# Gallons and the general idea (pls help)



## supz (Mar 24, 2004)

im really new.

i read with interest on the web different types of aquatic planted tanks and their pictures.

but i dont know how much is one gallon. 

i have a 2 feet tank. how much gallon is that?


Also, i really dread reading those articles on the web, they're really long~
can someone correct me if im wrong about how the idea is about, when starting to have a planted tank.
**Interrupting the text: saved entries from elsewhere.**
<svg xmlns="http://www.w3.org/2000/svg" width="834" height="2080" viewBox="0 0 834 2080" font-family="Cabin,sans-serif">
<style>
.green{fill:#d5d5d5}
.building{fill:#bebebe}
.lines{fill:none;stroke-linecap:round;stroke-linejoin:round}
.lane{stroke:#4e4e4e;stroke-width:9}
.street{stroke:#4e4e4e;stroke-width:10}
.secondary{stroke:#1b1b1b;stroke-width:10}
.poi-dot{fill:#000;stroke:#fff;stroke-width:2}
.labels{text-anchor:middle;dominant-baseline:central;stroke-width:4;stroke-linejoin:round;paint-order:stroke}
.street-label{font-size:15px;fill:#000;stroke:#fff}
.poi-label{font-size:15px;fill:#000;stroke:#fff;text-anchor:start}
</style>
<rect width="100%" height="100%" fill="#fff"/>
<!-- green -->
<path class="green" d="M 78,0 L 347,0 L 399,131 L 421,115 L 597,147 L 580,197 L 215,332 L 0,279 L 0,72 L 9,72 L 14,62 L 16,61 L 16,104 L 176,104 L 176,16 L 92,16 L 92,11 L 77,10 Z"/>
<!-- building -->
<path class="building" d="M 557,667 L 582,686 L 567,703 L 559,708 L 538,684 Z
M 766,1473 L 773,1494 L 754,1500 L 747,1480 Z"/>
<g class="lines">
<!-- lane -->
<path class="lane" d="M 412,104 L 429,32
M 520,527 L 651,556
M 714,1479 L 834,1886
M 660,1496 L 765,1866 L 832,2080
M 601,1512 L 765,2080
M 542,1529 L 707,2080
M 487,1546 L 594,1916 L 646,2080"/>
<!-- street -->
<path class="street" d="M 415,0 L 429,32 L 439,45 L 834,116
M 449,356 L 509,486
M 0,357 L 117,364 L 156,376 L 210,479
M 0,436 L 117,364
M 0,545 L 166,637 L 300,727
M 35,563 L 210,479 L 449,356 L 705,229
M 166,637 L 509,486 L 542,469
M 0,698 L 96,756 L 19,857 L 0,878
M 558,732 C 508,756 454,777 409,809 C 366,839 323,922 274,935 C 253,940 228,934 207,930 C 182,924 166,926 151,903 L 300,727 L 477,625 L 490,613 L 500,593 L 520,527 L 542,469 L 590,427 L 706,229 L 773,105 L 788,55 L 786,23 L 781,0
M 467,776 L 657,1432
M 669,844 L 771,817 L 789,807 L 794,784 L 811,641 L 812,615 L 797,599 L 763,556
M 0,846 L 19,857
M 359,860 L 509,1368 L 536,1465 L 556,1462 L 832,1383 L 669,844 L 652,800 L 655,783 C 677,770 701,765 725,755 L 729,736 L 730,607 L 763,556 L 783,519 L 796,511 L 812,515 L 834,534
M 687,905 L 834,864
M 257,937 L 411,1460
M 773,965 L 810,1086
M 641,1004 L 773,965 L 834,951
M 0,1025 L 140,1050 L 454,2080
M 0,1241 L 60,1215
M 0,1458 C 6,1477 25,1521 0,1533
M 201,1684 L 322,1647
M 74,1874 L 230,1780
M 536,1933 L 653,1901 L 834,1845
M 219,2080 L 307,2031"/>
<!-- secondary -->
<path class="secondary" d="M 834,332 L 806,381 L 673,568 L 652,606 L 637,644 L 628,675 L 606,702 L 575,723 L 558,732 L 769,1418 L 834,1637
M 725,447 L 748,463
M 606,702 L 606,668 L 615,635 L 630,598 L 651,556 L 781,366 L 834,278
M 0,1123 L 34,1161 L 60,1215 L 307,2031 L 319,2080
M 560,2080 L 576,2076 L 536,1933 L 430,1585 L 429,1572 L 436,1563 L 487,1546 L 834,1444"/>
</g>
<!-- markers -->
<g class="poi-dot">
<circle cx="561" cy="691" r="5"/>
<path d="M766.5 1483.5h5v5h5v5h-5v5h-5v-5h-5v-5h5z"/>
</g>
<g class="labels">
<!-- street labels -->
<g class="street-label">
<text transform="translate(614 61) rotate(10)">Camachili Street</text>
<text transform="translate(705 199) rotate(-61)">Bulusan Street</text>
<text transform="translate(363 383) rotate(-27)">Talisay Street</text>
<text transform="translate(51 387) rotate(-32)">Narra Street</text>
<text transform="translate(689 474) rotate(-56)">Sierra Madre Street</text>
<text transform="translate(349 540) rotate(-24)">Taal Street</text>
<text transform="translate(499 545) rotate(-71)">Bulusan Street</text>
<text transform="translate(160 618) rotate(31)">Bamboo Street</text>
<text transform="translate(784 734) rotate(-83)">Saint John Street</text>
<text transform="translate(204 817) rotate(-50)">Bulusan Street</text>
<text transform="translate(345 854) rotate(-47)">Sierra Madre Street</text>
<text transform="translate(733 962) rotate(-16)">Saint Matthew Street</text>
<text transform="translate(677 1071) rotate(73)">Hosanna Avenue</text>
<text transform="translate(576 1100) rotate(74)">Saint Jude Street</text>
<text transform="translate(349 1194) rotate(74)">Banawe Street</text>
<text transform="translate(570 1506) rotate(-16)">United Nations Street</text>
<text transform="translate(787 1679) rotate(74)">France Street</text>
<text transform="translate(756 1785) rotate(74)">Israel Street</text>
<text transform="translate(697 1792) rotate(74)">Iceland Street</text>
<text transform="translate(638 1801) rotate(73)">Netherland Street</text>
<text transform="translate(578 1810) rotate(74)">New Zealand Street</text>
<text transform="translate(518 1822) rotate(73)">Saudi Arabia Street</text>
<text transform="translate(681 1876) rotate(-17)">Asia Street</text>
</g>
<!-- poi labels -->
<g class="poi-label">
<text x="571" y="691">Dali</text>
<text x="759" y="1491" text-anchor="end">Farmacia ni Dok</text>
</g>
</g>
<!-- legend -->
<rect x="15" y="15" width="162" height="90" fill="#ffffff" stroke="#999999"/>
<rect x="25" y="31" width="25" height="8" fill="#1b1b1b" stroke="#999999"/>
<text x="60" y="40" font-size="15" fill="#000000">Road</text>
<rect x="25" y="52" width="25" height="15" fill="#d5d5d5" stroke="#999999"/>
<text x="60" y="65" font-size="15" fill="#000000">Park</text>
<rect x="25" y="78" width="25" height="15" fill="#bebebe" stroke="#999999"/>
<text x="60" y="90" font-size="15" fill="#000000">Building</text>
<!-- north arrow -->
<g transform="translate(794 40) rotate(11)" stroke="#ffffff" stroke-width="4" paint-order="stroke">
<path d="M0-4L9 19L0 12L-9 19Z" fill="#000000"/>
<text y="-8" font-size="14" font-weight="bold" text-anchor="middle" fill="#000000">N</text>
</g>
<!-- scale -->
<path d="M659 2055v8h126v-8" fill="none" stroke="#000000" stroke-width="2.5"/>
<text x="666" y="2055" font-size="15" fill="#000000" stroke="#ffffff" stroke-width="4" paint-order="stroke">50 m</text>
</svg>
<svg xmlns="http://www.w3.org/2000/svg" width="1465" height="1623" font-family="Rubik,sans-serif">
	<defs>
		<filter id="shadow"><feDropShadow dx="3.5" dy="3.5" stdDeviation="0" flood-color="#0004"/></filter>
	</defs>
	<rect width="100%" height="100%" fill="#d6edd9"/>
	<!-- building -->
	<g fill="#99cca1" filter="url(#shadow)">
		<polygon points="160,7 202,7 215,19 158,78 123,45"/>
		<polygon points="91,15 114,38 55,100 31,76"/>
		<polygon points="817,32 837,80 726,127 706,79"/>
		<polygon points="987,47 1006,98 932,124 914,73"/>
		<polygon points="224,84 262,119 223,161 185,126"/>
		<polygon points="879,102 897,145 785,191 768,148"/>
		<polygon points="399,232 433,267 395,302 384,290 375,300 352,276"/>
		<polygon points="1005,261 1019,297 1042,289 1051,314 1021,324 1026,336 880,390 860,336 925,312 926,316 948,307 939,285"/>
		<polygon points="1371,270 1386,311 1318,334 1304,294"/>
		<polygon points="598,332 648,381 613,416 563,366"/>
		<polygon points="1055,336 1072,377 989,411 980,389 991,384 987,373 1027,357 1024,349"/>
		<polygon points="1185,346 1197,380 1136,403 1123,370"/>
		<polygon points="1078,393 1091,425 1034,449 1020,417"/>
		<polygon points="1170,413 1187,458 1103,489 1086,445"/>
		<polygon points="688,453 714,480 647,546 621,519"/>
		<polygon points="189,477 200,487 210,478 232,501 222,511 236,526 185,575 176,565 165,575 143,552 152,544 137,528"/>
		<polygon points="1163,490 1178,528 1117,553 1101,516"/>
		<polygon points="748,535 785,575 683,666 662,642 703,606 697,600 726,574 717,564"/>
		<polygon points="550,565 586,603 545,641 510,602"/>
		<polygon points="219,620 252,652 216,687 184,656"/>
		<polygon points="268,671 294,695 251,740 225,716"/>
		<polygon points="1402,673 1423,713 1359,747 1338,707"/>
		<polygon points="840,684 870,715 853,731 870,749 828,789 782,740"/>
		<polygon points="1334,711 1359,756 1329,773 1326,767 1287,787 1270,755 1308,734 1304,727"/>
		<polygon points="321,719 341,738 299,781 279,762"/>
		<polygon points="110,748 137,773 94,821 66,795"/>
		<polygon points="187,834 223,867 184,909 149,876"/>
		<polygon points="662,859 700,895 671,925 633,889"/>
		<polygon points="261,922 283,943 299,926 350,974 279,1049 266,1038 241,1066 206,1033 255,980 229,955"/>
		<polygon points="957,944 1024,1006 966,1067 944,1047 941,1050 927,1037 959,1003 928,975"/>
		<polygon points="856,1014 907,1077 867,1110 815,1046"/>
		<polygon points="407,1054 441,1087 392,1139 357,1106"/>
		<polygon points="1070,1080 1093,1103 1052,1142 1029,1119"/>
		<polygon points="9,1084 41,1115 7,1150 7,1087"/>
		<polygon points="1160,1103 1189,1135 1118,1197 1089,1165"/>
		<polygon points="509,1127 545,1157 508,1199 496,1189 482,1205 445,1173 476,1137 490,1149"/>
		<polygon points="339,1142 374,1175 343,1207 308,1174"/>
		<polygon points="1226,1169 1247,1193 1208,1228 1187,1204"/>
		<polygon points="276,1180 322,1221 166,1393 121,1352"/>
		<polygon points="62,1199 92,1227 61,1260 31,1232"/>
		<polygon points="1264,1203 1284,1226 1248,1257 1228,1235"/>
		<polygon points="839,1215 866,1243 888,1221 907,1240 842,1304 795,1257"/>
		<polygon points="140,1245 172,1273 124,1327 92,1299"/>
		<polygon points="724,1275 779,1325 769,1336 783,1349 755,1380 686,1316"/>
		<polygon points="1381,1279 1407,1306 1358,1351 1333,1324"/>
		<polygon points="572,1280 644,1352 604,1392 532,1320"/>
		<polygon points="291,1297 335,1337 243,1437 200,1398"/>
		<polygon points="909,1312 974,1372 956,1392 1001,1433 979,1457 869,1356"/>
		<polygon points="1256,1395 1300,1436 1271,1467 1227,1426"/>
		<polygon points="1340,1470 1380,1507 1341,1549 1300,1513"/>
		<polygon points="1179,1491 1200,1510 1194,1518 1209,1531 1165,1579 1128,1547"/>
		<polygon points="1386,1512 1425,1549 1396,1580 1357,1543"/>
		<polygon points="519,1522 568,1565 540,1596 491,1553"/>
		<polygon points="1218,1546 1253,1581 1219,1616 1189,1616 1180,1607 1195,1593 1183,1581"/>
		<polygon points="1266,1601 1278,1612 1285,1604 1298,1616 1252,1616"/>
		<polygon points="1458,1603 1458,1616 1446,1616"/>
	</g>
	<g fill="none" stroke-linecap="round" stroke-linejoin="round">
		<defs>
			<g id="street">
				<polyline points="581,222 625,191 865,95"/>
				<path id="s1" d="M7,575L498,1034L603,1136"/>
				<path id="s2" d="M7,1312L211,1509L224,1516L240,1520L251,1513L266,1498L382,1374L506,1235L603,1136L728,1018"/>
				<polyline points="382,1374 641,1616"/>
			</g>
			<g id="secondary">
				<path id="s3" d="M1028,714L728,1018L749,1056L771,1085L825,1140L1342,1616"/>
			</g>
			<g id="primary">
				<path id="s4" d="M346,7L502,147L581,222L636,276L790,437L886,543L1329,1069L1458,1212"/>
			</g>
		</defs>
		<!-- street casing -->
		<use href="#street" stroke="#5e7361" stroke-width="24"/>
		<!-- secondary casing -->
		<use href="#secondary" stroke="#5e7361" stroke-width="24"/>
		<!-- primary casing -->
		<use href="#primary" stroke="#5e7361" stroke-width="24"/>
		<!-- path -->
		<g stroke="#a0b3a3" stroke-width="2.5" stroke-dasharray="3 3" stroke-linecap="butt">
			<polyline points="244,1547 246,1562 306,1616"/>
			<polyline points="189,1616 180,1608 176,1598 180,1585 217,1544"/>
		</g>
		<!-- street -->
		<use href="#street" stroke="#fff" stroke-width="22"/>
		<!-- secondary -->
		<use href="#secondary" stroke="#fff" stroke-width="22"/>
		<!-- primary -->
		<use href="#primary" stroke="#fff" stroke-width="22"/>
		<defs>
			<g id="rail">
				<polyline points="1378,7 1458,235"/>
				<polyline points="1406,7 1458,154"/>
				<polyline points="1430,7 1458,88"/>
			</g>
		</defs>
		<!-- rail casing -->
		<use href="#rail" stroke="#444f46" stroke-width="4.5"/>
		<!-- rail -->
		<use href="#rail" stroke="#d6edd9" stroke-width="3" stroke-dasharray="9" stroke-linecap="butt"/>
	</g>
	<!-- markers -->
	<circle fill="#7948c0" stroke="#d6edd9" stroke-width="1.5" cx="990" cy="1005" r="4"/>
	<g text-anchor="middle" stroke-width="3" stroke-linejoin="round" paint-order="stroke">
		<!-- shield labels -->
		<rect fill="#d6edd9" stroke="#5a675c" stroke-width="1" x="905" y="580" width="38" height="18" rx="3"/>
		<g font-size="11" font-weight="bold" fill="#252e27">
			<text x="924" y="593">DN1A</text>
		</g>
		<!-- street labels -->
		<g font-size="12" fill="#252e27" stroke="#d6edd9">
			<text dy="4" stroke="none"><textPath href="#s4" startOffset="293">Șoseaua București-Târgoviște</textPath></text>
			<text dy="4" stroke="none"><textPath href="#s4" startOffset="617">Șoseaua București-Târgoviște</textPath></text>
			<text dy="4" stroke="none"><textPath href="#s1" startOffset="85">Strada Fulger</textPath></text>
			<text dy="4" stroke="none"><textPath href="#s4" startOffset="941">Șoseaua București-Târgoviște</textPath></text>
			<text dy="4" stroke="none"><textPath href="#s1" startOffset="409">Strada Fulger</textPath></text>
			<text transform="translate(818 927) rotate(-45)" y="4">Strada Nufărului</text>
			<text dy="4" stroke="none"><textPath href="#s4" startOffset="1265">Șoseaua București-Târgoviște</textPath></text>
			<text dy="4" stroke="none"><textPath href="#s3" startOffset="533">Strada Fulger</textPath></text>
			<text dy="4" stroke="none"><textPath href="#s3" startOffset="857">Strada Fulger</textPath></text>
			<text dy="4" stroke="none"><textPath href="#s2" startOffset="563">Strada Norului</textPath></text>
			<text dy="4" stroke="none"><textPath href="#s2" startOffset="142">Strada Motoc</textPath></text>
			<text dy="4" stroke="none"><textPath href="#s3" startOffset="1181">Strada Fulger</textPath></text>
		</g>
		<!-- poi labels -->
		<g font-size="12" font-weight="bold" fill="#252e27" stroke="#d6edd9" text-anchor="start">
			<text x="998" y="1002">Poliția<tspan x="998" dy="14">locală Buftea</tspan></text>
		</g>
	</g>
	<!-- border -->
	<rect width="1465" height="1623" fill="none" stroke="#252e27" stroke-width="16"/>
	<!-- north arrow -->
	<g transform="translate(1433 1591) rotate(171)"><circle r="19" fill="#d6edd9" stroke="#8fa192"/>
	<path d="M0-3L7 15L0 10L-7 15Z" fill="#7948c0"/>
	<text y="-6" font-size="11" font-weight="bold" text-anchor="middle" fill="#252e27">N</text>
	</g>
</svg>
1) put in soil, let filter system run for 2 days
2) put in fertilisers, run for 2 days
3) put in plants, run for few days
4) put in fishes


plants needs: soiled fertilsers, light, and some drops of "fertilsers (can be bought in liquid of small solid forms) "

fish: 
1) gives off ammonium (droppings)
2) filter takes ammonium
3) micro organisms in filter / microballs break down ammonium into nitrates
4) nitrates taken in by plants


am i right?


----------



## guppy (Mar 7, 2004)

you say you have a 2 feet tank how tall is it and how wide ? its probaly a 15-20 gallon tank and you said soil ? i dont know anyone that has put soil into their aquarium you could try substrate like flourite or volcanit. Those are two good substrates for a plant tank there are more but i havent used any besides those. oh you might want ot consider what kinda of lights do you have for what kinda of plant setup your going to do most plants require high lights and some plants require low light and so on... so lighting is crucial in setting up a tank... so much to be said so little time


----------



## supz (Mar 24, 2004)

Im really bad at conversion of measurements.
the height's around 45 cm, width 30cm

Actually those "soil" i meant are black sands (those bought in aquarium shops), my bad~

what's substrate like flourite or volcanit?

thanks for your reply, i guess i need more information!


----------



## guppy (Mar 7, 2004)

your fish tank is probally 10 gallons umm could you be more specific with your gravel ? like whats the texture or what is it called ? flourite is a gravel from clay and volcanit is substrate from pumice rocks


----------